Just to get things rolling with this lesson, here’s a half-crazy rockin’ cajun version of this tune I did for kicks with my good friend Michael Ward Bergman. Enjoy, then check out the lesson materials below! Not to get you too distracted from the topic on hand, if you are one of FJi’s All Access Pass members, check out the Vio-Tek section for info about the effects I am using to get these sounds on my violin.
Description: Cotton Eyed Joe. A common bluegrass/old time fiddle jam tune. In general, this is a one chord song (see “side note” below), so jamming over it is also an easy “one-scale-fits-all” (though you can add a couple twists to that too (see “jam-along” below). No difficult notes for the student, but a few tricky tied rhythms you’ll want to watch out for. I suggest listening to the recording often for this one. That will kind of drill the “tune” into your head so playing it will be a no-brainer in no time!
Note: “PLPP” = “Pot Luck Pickin’ Party” a full band version including jamming in the middle, included for you to get a feel of what form this tune could take in the real world! Play along whatever part you are ready for (just like you might at a party like this). Enjoy!
Jam-along: A major scale over the whole tune will get you going on this one. Using the A major pentatonic will add further hipness to your improvising (skip the D’s & G#‘s, or the 4th and 7th notes of the scale). But… if you want to sound really cool, to go along with the old-time down-home mood of this tune, try jamming with the A BLUES scale. Pay no attention to the C naturals in the blues scale that will be (joyously) clashing against the C#’s in the A chords.

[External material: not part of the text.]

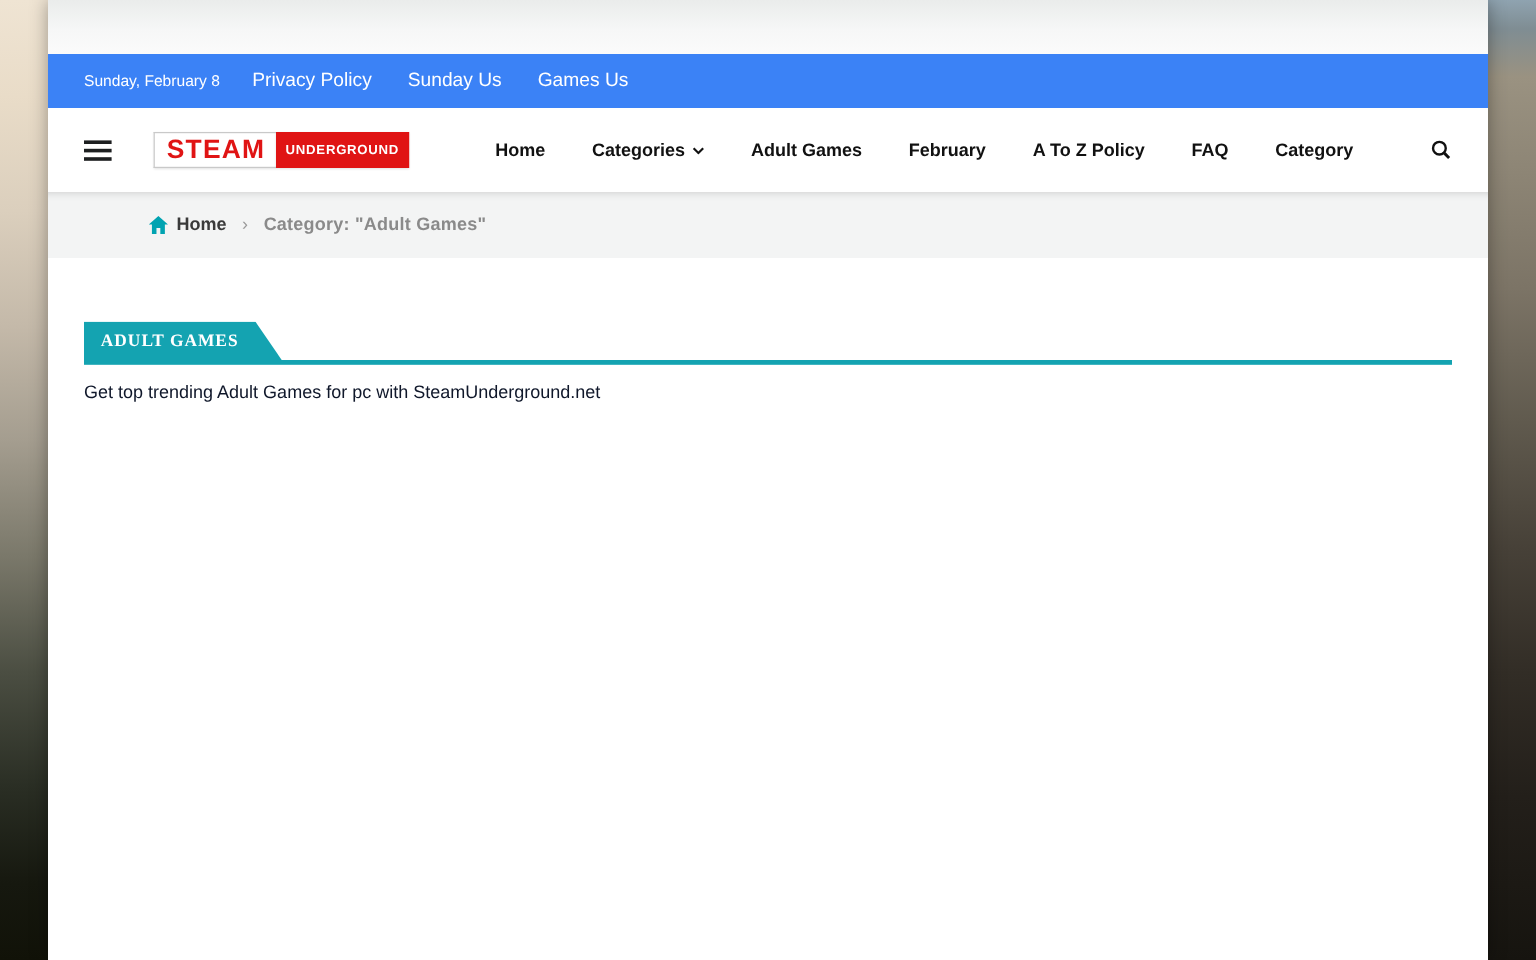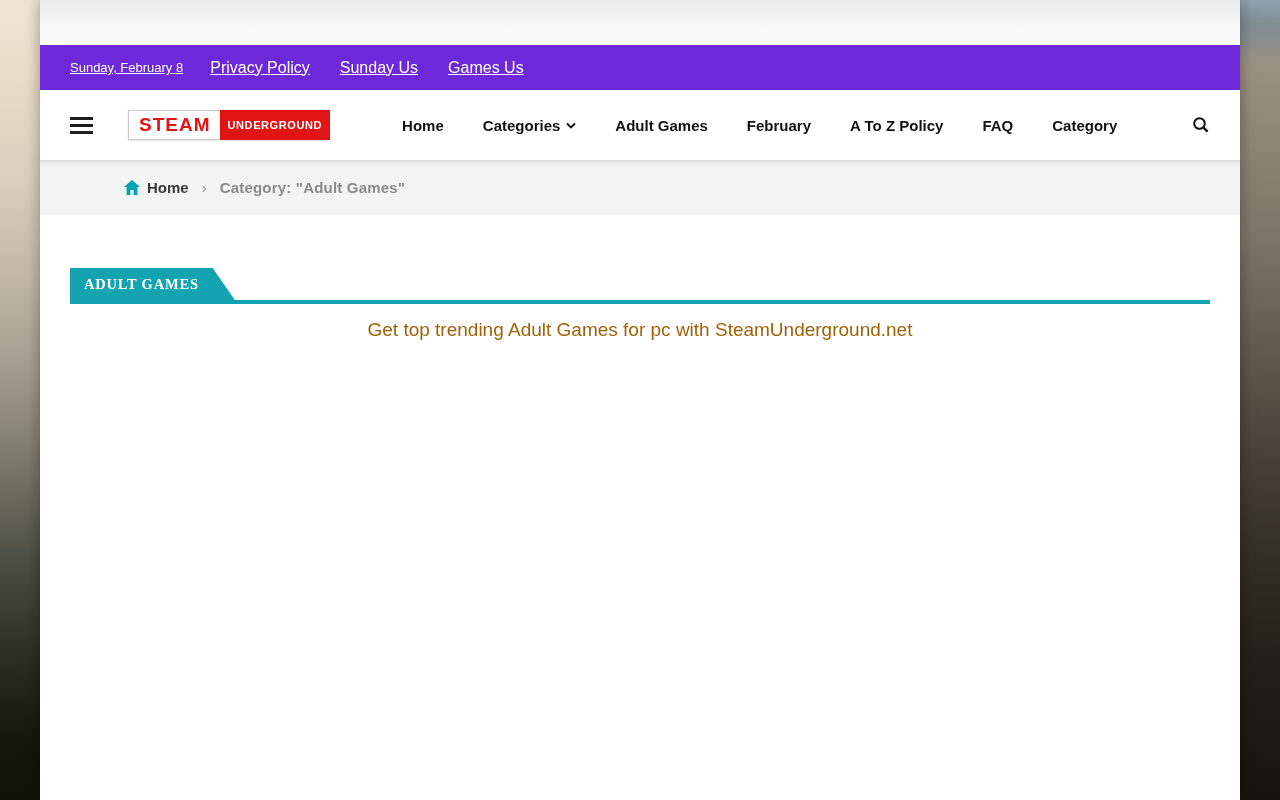"Sunday, February 8" .topbar { background: #6d28d9 -> #3b82f6; text-decoration: underline -> none }
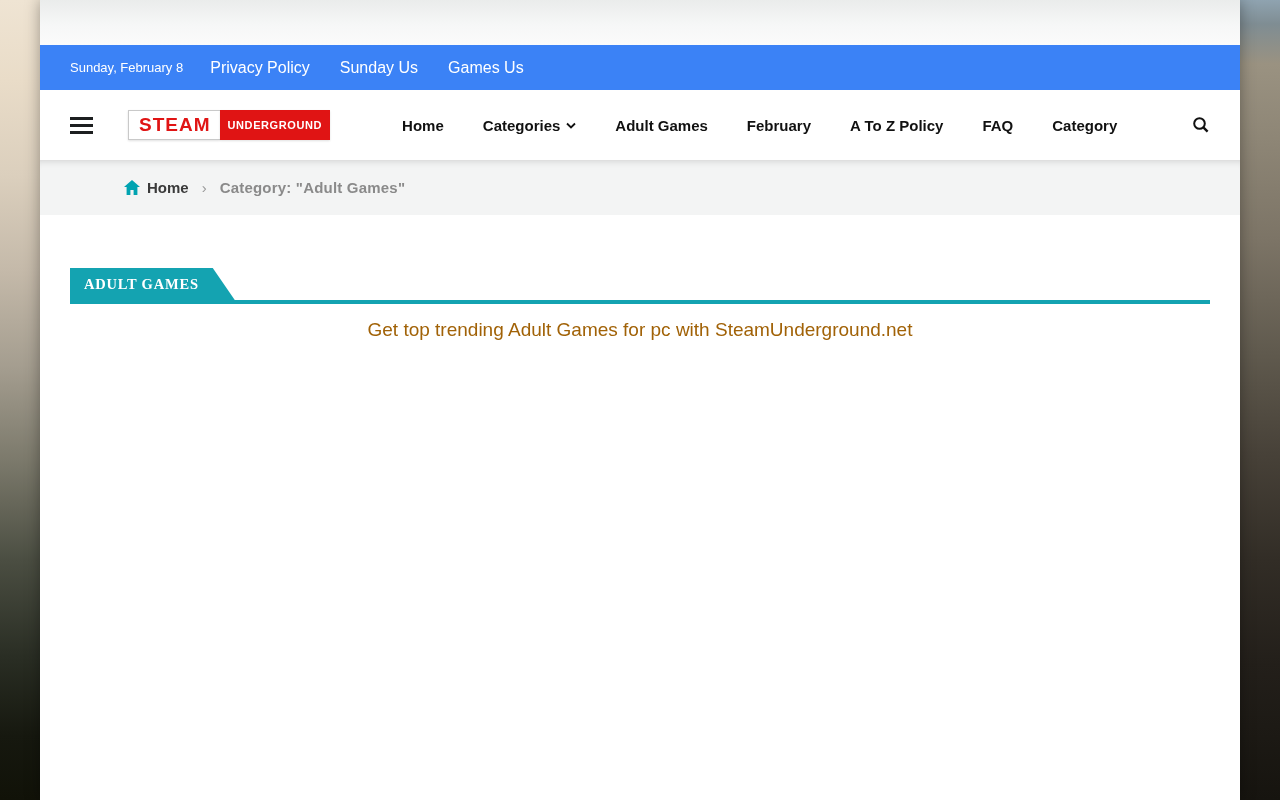"STEAM" .logo-steam { font-size: 19px -> 22px }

It is all cool! Of course, since this is improvising, and anything YOU want to do is fine, feel free to mix all the above scales together at will too!
Intermediate “Gigger” level hint: I could suggest trying the A major pentatonic scale for the bulk of a phrase (4 measures), then switching to the A Blues scale at the end of the phrase to add “punctuation” to your musical language.
Trouble shooting: On the melody: watch out for those tied rhythms. maybe try skipping the ties at first, playing both notes?
Advanced: see jam-along above for more advanced mixing of two scales. Also, notice how I put accents at various places in the 120bpm version. often the accents fell on beat one, sometimes on 2 and 4. Experiment with your own ideas to make it more danceable. Double “drone” strings on the 2nd time thru the 120bpm version are achieved simply by adding open A or E strings where ever you can along with the melody notes. So, when playing on the D string, add open A. When playing on A, add open E. When playing on E string, add open A… get it? This is the simple secret to sounding “fiddle-y.”
Side Note: The chord changes in this version are my own arrangement. You probably will not find the G & D chords I have here in a traditional Bluegrass version of Cotton Eyed Joe. Most times it is a one chord (A) song! I dig simplicity, but I also like a little movement sometimes. I added the G chords in the A section and the D chords in the B section just because I liked them. I think they enhance the quirky modal quality this tune inherently has. Along these same lines, I altered the melody a little bit to my liking too. I really like the tied notes hitting on the 4th beat and holding into the first beat of the next measure and, thinking more like a composer, using “motif’s,” I also found a few other spots to fit these little gems in. I think these elements enhance the modal trance-like mood this tune has. Hope you enjoy it as much as I do.